|
bowierobert
, October 23, 2008
For the most part, an excellent, intelligent book. I have spent a lot of time in Russia (not in W. Ukraine or Moldova), and I notice that the descriptions of provincial towns are dead-on perfect descriptions of Russia provincial cities in the nineties: the crazy drivers, who take pride in NOT wearing seat belts, the whores in all the run-down hotels, the complaisant businessmen with their bodyguards, the general atmosphere of sleaze and vileness, everywhere. Hemon's strongest point is his flair for significant, often gorgeously expressed, detail.
The Bosnian complaints about America are typical of Russians as well, so I guess that Russian superstition overlaps Slavic superstition: the fear of drafts, the peasant notion of "limited good"--the Bosnians at the yearly dinner rush to scarf up the food, manifesting "the timeless feeling that plenty never means enough for all." The mention of "lethal brain inflammation" reminds me of Dostoevsky, whose characters are prone to that malady.
Hemon often writes superbly (the description of the Kishinev pogrom, e.g.), but sometimes he could use a good editor. There are sentences that are outright mistakes: "the baffling absence of draft in the United States" (12)--a typo? From what follows I guess this means "the baffling lack of fear of drafts in the United States."
He makes some stylistic mistakes that reveal his foreign origins: "Of these things I sometimes wrote" (also on p. 12), should be "have written." But, of course, these are the kinds of mistakes that Nabokov sometimes made, and Hemon, like the Great Nabacocoa, can write incredibly beautiful English prose.
The character of Rora, the photographer, is a conundrum. Deliberately intended, I suppose, to be enigmatic. But the best I can make of him is that he is a petty swindler and liar, and I was not particularly disturbed by his violent demise. I do realize that he is the embodiment of what the Russians call vran'e, which means lying/boasting as almost a way of life (again, this love of rodomontade appears to be typical of Slavs in general). He, apparently, has been inured to violence, his emotions deadened. All he has left to do is swagger around enigmatically, tell jokes, make up fantasies about the war, and take (bad) photographs.

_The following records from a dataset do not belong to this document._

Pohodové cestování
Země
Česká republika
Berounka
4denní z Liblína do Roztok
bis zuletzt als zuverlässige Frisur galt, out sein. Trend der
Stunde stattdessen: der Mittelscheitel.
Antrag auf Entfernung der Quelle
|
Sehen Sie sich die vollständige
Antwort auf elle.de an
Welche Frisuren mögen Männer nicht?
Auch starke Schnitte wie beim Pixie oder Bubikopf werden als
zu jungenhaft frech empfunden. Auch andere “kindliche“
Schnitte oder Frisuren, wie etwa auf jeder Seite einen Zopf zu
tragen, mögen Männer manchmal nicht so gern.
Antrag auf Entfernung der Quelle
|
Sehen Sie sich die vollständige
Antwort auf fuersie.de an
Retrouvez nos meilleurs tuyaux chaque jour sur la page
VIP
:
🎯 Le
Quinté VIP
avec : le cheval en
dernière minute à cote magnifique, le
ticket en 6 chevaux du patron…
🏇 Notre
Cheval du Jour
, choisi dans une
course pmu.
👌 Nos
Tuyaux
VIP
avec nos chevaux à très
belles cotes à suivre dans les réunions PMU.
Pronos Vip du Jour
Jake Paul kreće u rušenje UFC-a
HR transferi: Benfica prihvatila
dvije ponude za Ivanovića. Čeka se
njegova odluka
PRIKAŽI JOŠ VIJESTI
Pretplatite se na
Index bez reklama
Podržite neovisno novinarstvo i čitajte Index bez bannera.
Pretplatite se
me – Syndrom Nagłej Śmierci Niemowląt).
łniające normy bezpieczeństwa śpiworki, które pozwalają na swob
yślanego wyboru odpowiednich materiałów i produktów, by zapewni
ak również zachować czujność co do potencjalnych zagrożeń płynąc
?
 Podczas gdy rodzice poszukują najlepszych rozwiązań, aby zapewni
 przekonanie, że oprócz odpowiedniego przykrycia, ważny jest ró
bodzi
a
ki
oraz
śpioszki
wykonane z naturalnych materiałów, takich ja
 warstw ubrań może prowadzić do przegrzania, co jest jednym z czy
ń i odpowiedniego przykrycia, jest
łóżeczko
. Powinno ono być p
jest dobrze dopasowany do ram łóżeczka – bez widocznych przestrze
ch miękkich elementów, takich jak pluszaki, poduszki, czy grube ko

As for using the photographs ("Rora's") in the book, I think that this was a mistake. The photos from the Chicago Historical Society are fine, but "Rora's" photos don't add anything to the book--in fact, they have no redeeming aesthetic value, and I can't figure out what they are doing in the book.

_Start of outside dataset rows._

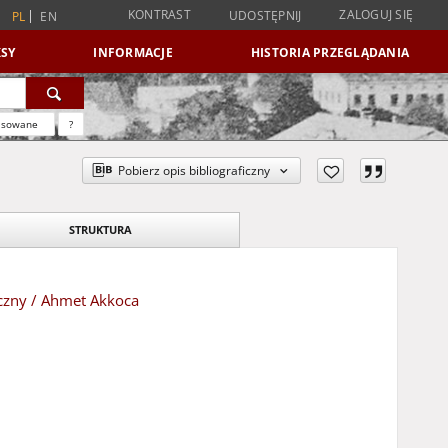
KONTRAST
ZALOGUJ SIĘ
UDOSTĘPNIJ
PL
EN
SY
INFORMACJE
HISTORIA PRZEGLĄDANIA
nsowane
?
Pobierz opis bibliograficzny
STRUKTURA
czny / Ahmet Akkoca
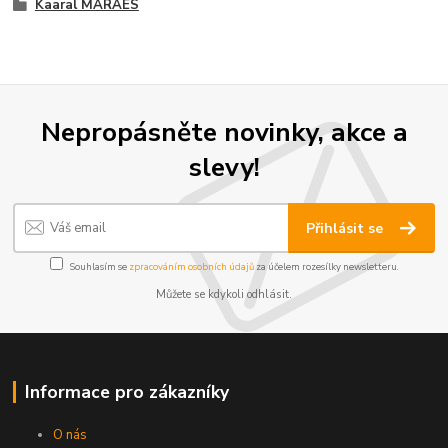
Kaaral MARAES
Nepropásněte novinky, akce a
slevy!
Přihlásit se
Souhlasím se
zpracováním osobních údajů
za účelem rozesílky newsletteru.
Můžete se kdykoli odhlásit.
Informace pro zákazníky
O nás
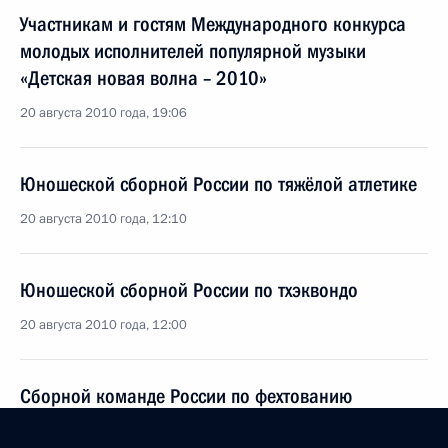
Участникам и гостям Международного конкурса
молодых исполнителей популярной музыки
«Детская новая волна – 2010»
20 августа 2010 года, 19:06
Юношеской сборной России по тяжёлой атлетике
20 августа 2010 года, 12:10
Юношеской сборной России по тхэквондо
20 августа 2010 года, 12:00
Сборной команде России по фехтованию
20 августа 2010 года, 10:30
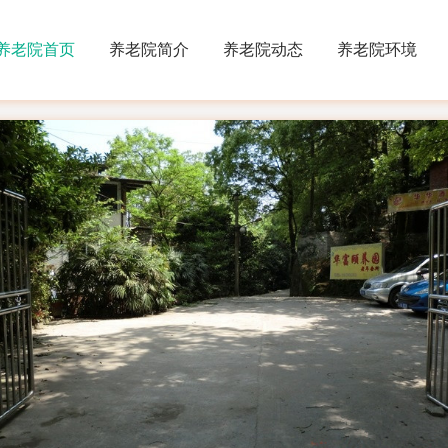
养老院首页
养老院简介
养老院动态
养老院环境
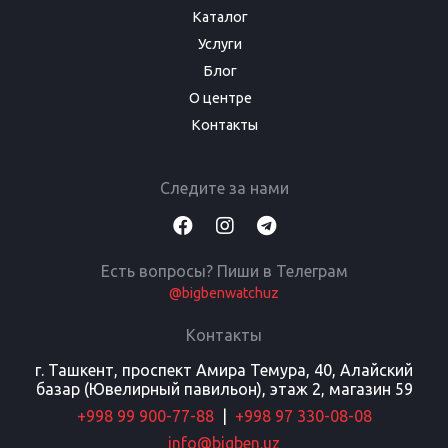
Каталог
Услуги
Блог
О центре
Контакты
Следите за нами
Есть вопросы? Пиши в Телеграм
@bigbenwatchuz
Контакты
г. Ташкент, проспект Амира Темура, 40, Алайский
базар (Ювелирный павильон), этаж 2, магазин 59
+998 99 900-77-88
|
+998 97 330-08-08
info@bigben.uz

The theme of "degeneracy" was in the air in 1908, and not only in the U.S. Cesare Lombroso (1835-1909), the famous Italian psychiatrist and criminal anthropologist popularized the idea that criminal types have certain physical features. Hemon does a good job of running with this theme throughout the book.

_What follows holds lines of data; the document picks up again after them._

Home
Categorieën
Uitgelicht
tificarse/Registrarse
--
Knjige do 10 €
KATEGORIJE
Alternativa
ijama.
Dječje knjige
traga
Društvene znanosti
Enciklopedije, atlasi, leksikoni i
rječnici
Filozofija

I like the story of Lazarus the emigrant, and how he was mistakenly taken for an anarchist and murdered. Way too much is made, however, of the brutality of the Chicago police, esp. in regard to Olga, the sister of Lazarus. The character of Olga is overwritten (overwrought), and too much is made of her sufferings. That is, her suffering, which is self-evident, does not need belaboring, but Hemon doth protest too much (having the policemen maul her and insult her incessantly).
Oddly enough, the most sympathetic character in the book is one who never appears in person: Mary, the American wife of the main character Brik. It sometimes seems as if the whole book has been written as an apology to her from Brik, for his failure to measure up to her standards. The book is saying something like, "Our marriage is over now, dear Mary, and the pain of that bare fact is excruciating." This is not apparent from the beginning, but by the time we get to the end of the book we are aware that a major theme is Brik's lamentation over his marriage.
The narrator Brik is, so he says, not a Jew, and when he gets "home," to Sarajevo, they don't recognize his name there either. He is obviously a "nowhere man," the eternal emigrant, who has found a new country (the U.S.), only to find fault (much much fault) with it; then he goes back to his old country and does not fit in well there either.
As for the name "Brik" I have come across it only once before. Osip Brik, who WAS Jewish, was a futurist poet in the USSR, husband of Lilya Brik, famous lover of the Soviet poet Mayakovsky. Don't know if Hemon was thinking of this when choosing the name.
I have read Hemon's two previous books, one of which was billed as a novel (although it was more like a compilation of stories). The Lazarus Project is really a novel, though, Hemon's first. Despite all the caviling that I've engaged in above, I think that it's a good novel.
Hemon, and his characters, are extremely angry. Does the anger enhance or detract from the aesthetic value of his works? This is a question for the litcrits.